Besides an impressive continental breakfast complete with local produce (eggs, watermelon so juicy it drips down your chin, and fresh Greek yogurt), the hotel also features a large pool with – our favorite part – a poolside bar with submerged seating. If the sea (just across the street) weren’t calling our names, we would’ve stayed poolside forever.
Getting around Patmos
Image courtesy of Beth Santos.
Our friends were jealous of our stay at the Skala Hotel as it was so incredibly close to everything, with restaurants, shopping, and beaches just a couple minutes’ walk from our room.
But don’t forget to venture outside of Skala’s wonders. For just 15-30 Euro per day, you can rent a moped (with moped license) or ATV (with car license) to get yourself around Patmos. It’ll end up being cheaper and more convenient than relying on taxis, and possibly a thousand times more fun. There are places to rent vehicles all along the main drag. If you don’t have a reservation for an ATV, just take a walk around town and see what places have availability.
Things to do in Patmos: What not to miss
Cave of the Apocalypse – the beginning of the end of the world
Image courtesy of Beth Santos.
Patmos is most known for being the site of where the Christian Apostle, John, wrote the Book of Revelation, the last book of the New Testament. It was in what is now known as the Cave of the Apocalypse that he wrote about the fate of our world. No visit to Patmos is complete without an eerie visit.
Hora & The Monastery of St. John
Image courtesy of Beth Santos.
It’s hard not to notice the Monastery of St. John as you approach Patmos. The castle that defends the monastery was created in 1088. Inhabitants would drop boiling hot oil from the top of the castle upon anyone trying to break inside.

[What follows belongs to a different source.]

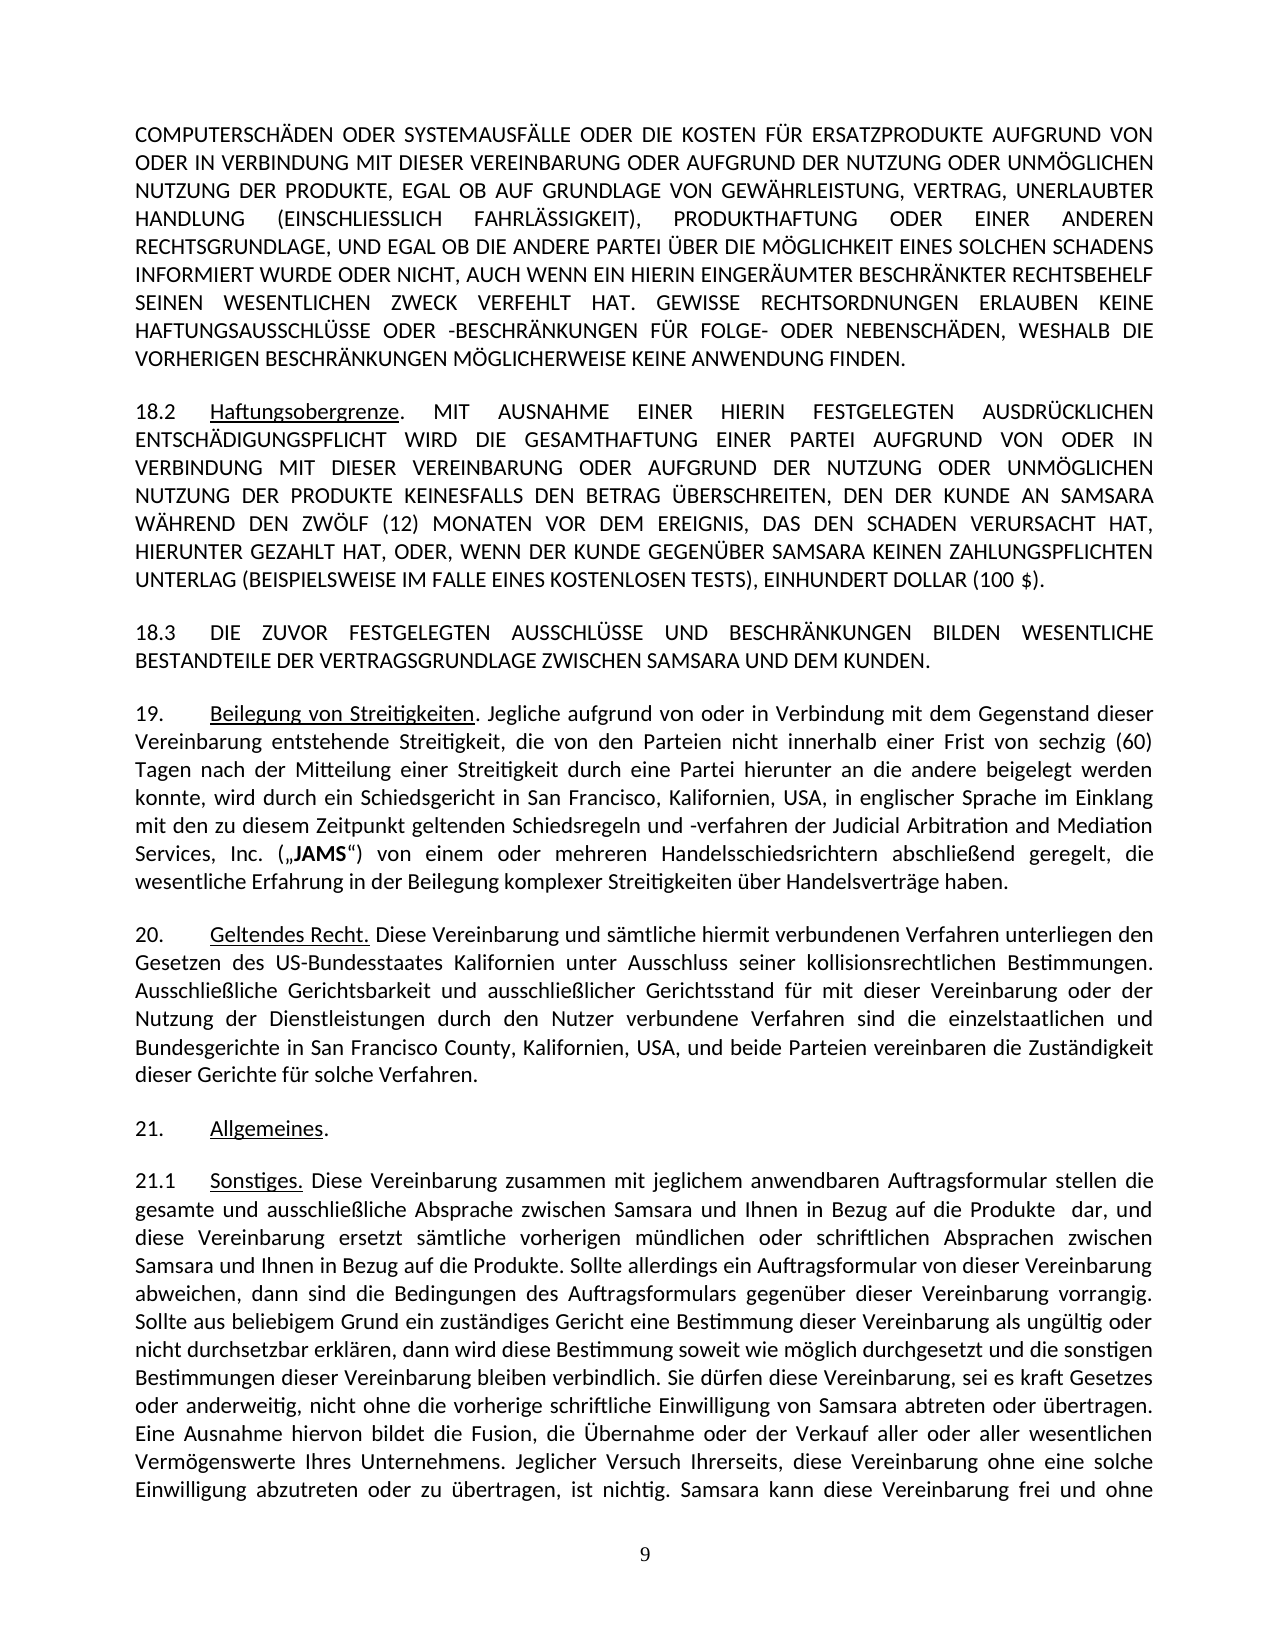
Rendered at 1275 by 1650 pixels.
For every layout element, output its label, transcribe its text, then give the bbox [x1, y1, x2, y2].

After visiting the monastery itself, get lost in the streets of Hora, the surrounding village. This was easily our favorite part of Patmos island – maze-like cobbled roads wind under arched tunnels, past epic hilltop views, and through adorable town squares. If you stop by after sunset, you’re sure to catch sight of some of the locals – little old women and men who have lived in Patmos their entire lives.

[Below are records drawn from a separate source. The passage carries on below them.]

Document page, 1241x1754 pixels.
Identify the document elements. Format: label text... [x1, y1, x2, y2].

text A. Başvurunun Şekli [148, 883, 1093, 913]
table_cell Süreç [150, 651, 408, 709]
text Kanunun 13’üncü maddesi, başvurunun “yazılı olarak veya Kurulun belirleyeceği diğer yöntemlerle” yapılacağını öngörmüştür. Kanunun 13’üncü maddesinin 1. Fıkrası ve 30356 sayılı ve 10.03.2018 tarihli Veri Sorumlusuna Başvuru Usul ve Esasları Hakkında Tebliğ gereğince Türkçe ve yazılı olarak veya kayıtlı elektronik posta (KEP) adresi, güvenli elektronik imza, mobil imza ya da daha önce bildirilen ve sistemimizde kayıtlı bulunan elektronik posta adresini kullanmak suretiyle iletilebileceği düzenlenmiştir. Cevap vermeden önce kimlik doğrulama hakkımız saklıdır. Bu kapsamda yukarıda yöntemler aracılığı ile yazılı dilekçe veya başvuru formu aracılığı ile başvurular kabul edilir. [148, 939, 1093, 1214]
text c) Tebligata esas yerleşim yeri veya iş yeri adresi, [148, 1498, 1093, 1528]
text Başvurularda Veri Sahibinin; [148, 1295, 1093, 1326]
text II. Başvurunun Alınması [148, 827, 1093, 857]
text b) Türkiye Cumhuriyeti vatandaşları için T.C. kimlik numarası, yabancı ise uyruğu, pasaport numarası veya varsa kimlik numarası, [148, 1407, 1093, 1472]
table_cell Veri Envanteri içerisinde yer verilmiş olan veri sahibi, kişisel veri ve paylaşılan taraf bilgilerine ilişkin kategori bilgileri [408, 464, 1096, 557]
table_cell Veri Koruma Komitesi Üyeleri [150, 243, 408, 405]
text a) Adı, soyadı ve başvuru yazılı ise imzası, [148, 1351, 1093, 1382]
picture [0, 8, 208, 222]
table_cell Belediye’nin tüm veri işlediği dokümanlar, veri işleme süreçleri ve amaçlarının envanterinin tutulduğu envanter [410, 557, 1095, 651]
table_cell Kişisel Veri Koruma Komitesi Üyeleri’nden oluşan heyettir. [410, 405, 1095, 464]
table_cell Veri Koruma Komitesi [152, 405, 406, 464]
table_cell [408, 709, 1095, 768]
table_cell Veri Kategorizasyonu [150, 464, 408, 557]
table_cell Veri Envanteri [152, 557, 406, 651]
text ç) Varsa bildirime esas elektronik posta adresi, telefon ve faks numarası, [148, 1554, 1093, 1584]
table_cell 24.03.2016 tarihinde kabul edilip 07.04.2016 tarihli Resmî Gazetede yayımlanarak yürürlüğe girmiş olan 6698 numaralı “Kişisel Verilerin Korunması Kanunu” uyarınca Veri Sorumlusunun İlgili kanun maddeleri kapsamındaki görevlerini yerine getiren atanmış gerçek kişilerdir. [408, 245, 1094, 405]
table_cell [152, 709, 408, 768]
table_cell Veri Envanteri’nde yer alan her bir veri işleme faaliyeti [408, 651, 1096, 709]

Visit one of Patmos’ 365 chapels
Image courtesy of Beth Santos.
Patmos lays claim to 365 chapels – one for every day of the year – on its land. Take your vehicle and explore some of the adorable Greek Orthodox houses of worship. Our favorite was the St. Demetrios chapel up on a hillside near Kampos. You’ll probably need an ATV to get there, but the view is incredible.

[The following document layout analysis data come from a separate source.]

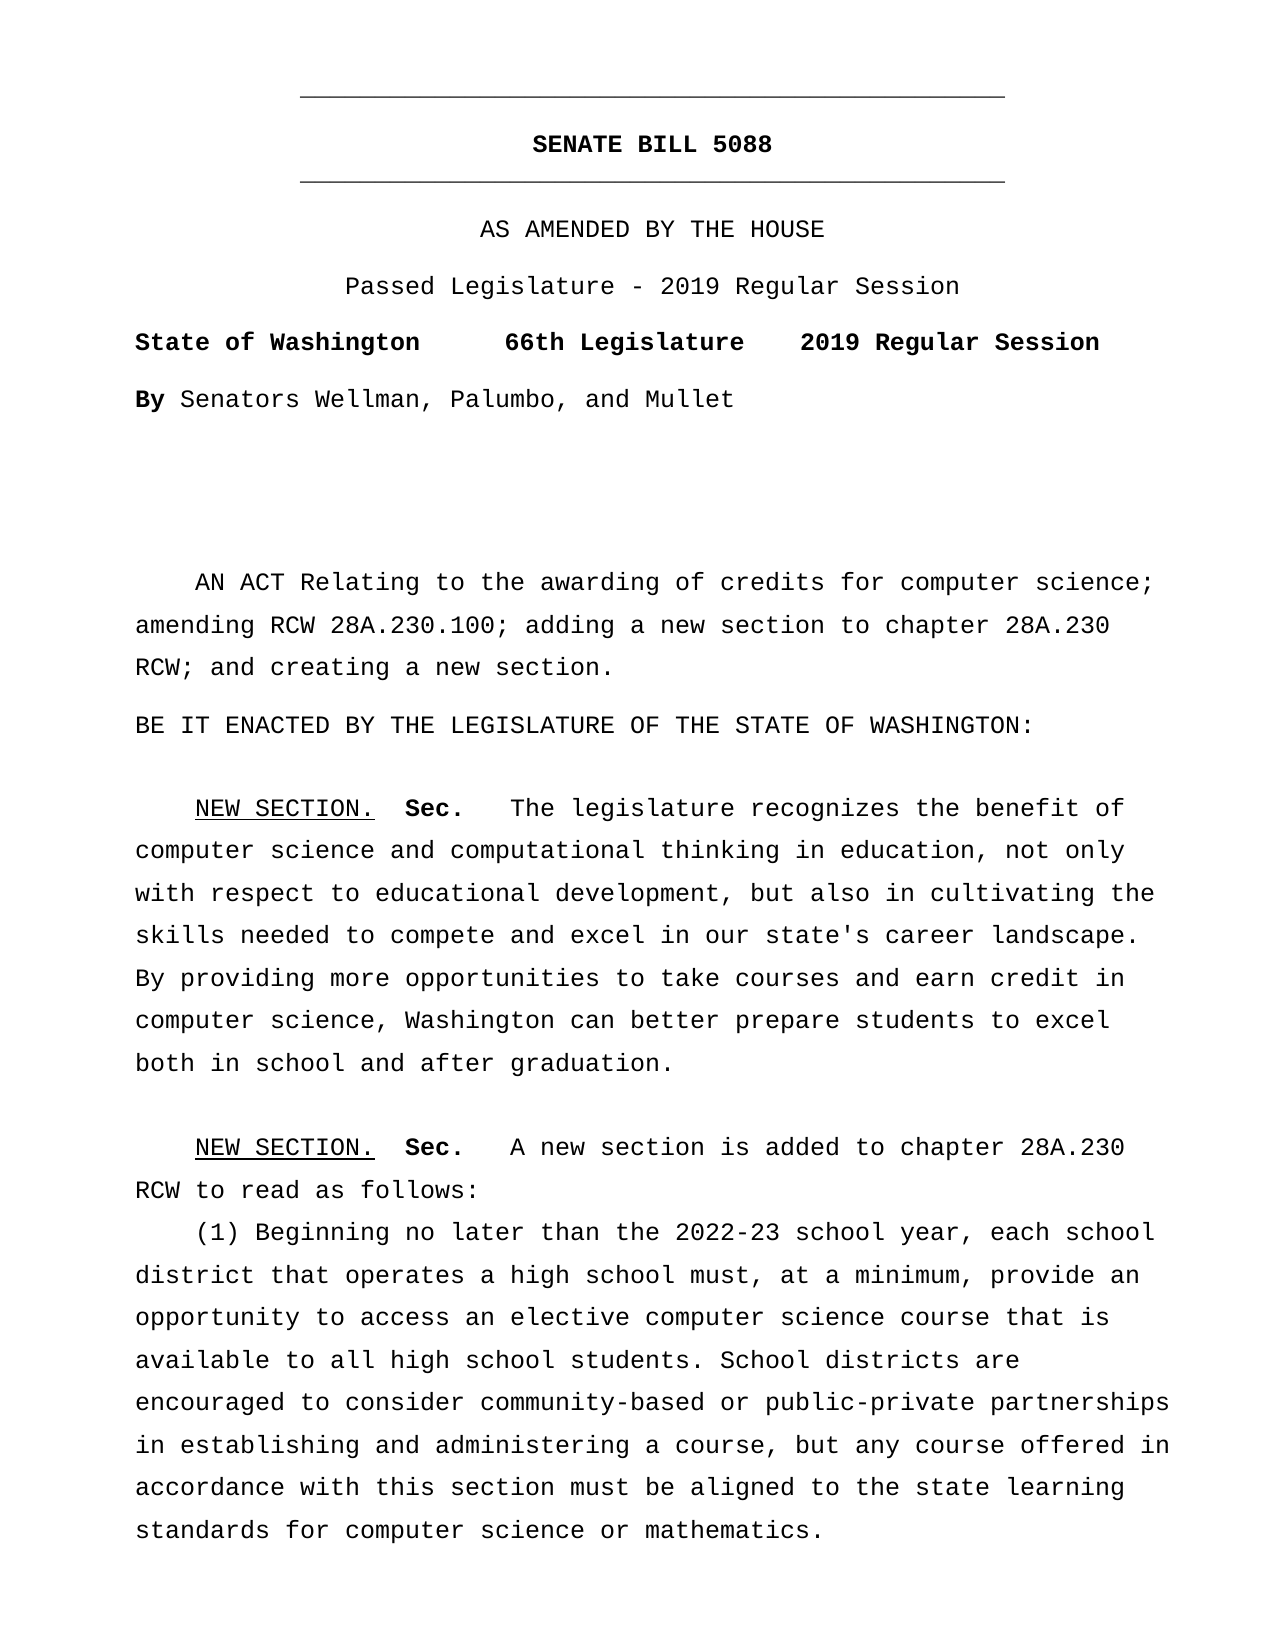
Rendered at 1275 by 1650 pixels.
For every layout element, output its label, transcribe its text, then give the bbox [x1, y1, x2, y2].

text By Senators Wellman, Palumbo, and Mullet [135, 387, 1170, 415]
text NEW SECTION. Sec. The legislature recognizes the benefit of computer science and computational thinking in education, not only with respect to educational development, but also in cultivating the skills needed to compete and excel in our state's career landscape. By providing more opportunities to take courses and earn credit in computer science, Washington can better prepare students to excel both in school and after graduation. [135, 782, 1170, 1080]
text _______________________________________________ [135, 75, 1170, 103]
text AN ACT Relating to the awarding of credits for computer science; amending RCW 28A.230.100; adding a new section to chapter 28A.230 RCW; and creating a new section. [135, 557, 1170, 684]
text AS AMENDED BY THE HOUSE [135, 217, 1170, 245]
text (1) Beginning no later than the 2022-23 school year, each school district that operates a high school must, at a minimum, provide an opportunity to access an elective computer science course that is available to all high school students. School districts are encouraged to consider community-based or public-private partnerships in establishing and administering a course, but any course offered in accordance with this section must be aligned to the state learning standards for computer science or mathematics. [135, 1207, 1170, 1547]
text BE IT ENACTED BY THE LEGISLATURE OF THE STATE OF WASHINGTON: [135, 712, 1170, 741]
text NEW SECTION. Sec. A new section is added to chapter 28A.230 RCW to read as follows: [135, 1122, 1170, 1207]
text SENATE BILL 5088 [135, 132, 1170, 160]
text Passed Legislature - 2019 Regular Session [135, 273, 1170, 302]
text _______________________________________________ [135, 160, 1170, 188]
text State of Washington 66th Legislature 2019 Regular Session [135, 330, 1170, 358]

Have an evening drink at Art Cafe in Skala
Image courtesy of Beth Santos.
One of the only rooftop bars in Patmos is Art Cafe, an adorable two-level spot with cozy couches, flickering candles, and soft jazz music. Ask the German-born owner for her mastiha specialty – a mojito-like drink made from the local Greek liquor mastiha, from the mastic tree, native to the island of Chios.
The liquor itself has a strong resin smell with a rather unappealing quality. But when made into a mojito, it adds an irresistible wooded aroma that you just can’t get anywhere else.
Explore the beaches
Every beach in Patmos is different, so try a new one each day of your visit. Lambi Beach features stones with interesting colors and designs. Petra has a fascinating boulder that juts out of the water. Kampos is chock-full of visitors, restaurants, and umbrellas for rent. Each one has a different flavor and promises a unique experience.
The great thing about the Greek Islands is this: Once you’re there, you have nothing but options. Make sure you spend a couple of days in Patmos while visiting her more well-known sisters. You’ll be spoiled by the quiet serenity you find in this less-populous gem.